● STATED GOAL 1
In the article on hash keys in the Data Vault, which two values together identify a flight in the aviation industry?

— Start of TEXT TO READ —

Hash Keys in the Data Vault

By April 28, 2017Architecture

One of the most obvious changes in Data Vault 2.0 is the introduction of hash keys in the model. These hash keys are mandatory because of the many advantages. Hash keys do not only speed up the loading process; they also ensure that the enterprise data warehouse can span across multiple environments: on-premise databases, Hadoop clusters and cloud storage.

Let’s discuss the performance gain first: to increase the loading procedures, dependencies in the loading process have to be minimized or even eliminated. Back in Data Vault 1.0 sequence numbers were used to identify a business entity and that had to include dependencies during the loading process as a consequence. These dependencies have slowed down the load process what is especially an issue in real-time-feeds. Hubs had to be loaded first before the load process of the satellites and links could start. The intention is to break these dependency by using the hash keys instead of sequence numbers as the primary key.

Business Keys vs Hash Keys

In advance, business keys may be a sequence number created by a single source system, e.g. the customer number. But, business keys can also be a composite key to uniquely identify a business entity, e.g. a flight in the aviation industry is identified by the flight number and the date because the flight number will be reused every day.

In general: a business key is the natural key used by the business to identify a business object.

While using the business keys in Data Vault might be an option, it is actually a slow one, using a lot of storage (even more than hash keys). Especially in links and their dependent satellites, many composite business keys are required to identify the relationship or transaction / event in a link – and to describe it in the satellite. This would require a lot of storage and slow down the loading process because not all database engines have the capability to execute efficient joins on variable length business keys. On the other hand we would have too many columns in the link, because every business key must be a part of the link. The issue at this point is that we also have different data types with different lengths in the links. This issue is exaggerated because it is also required to replicate the business keys into their satellites. To guarantee a consistent join performance, the solution is to combine the business keys into a single column value by using hash functions to calculate a unique representation of a business object.

Massively Parallel Processing (MPP)

Due to the independence during the load process of hubs, links and satellites, it is possible to do that all in parallel.

The idea is to use the fact that a hash key is derived from a business key or combination of business keys without the need of a lookup in the a parent table. Therefore, instead of looking up the sequence of a business key in a hub before describing the business key in the satellite, we can just calculate the hash key of the business key. The (correct) implementation of the hash function ensures that the same semantic business key leads to exactly the same hash key, regardless of the target entity loaded.

— End of TEXT TO READ —
— Start of INPUT RECORDS —

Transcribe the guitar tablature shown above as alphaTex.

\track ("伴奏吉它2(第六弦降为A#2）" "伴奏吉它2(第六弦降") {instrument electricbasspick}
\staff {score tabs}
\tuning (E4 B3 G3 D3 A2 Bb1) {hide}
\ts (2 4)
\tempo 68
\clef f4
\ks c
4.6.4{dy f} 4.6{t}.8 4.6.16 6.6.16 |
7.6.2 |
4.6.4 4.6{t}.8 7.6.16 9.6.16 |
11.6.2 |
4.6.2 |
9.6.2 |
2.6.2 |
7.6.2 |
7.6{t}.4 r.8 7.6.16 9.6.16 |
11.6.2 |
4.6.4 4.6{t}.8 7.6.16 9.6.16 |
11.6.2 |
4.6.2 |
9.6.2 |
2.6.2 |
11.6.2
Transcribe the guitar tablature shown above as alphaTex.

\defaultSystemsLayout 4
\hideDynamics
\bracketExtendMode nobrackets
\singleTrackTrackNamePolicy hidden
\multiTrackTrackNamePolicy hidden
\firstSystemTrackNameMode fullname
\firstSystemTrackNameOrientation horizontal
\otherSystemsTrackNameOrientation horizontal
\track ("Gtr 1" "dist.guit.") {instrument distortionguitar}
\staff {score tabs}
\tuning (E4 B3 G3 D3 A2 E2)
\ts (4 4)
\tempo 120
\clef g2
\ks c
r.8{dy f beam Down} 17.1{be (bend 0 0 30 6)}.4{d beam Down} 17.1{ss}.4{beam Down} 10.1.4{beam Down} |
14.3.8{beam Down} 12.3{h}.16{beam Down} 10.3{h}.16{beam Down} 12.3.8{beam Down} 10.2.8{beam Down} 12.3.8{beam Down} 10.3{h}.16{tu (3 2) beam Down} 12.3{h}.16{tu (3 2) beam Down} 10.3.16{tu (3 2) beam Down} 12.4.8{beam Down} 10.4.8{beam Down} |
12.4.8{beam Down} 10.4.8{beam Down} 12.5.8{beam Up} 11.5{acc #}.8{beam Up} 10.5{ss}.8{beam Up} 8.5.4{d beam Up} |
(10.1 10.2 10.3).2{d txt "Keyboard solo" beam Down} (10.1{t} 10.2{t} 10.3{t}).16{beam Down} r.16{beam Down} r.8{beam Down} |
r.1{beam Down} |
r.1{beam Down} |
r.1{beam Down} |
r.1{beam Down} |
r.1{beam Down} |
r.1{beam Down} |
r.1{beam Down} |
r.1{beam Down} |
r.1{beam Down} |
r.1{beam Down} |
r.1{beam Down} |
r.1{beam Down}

— End of INPUT RECORDS —

● STATED GOAL 2
How many lines of the records above contain the string "instrument"? Reply with the number alone.

● RESULT 1
The flight number and the date.

● RESULT 2
2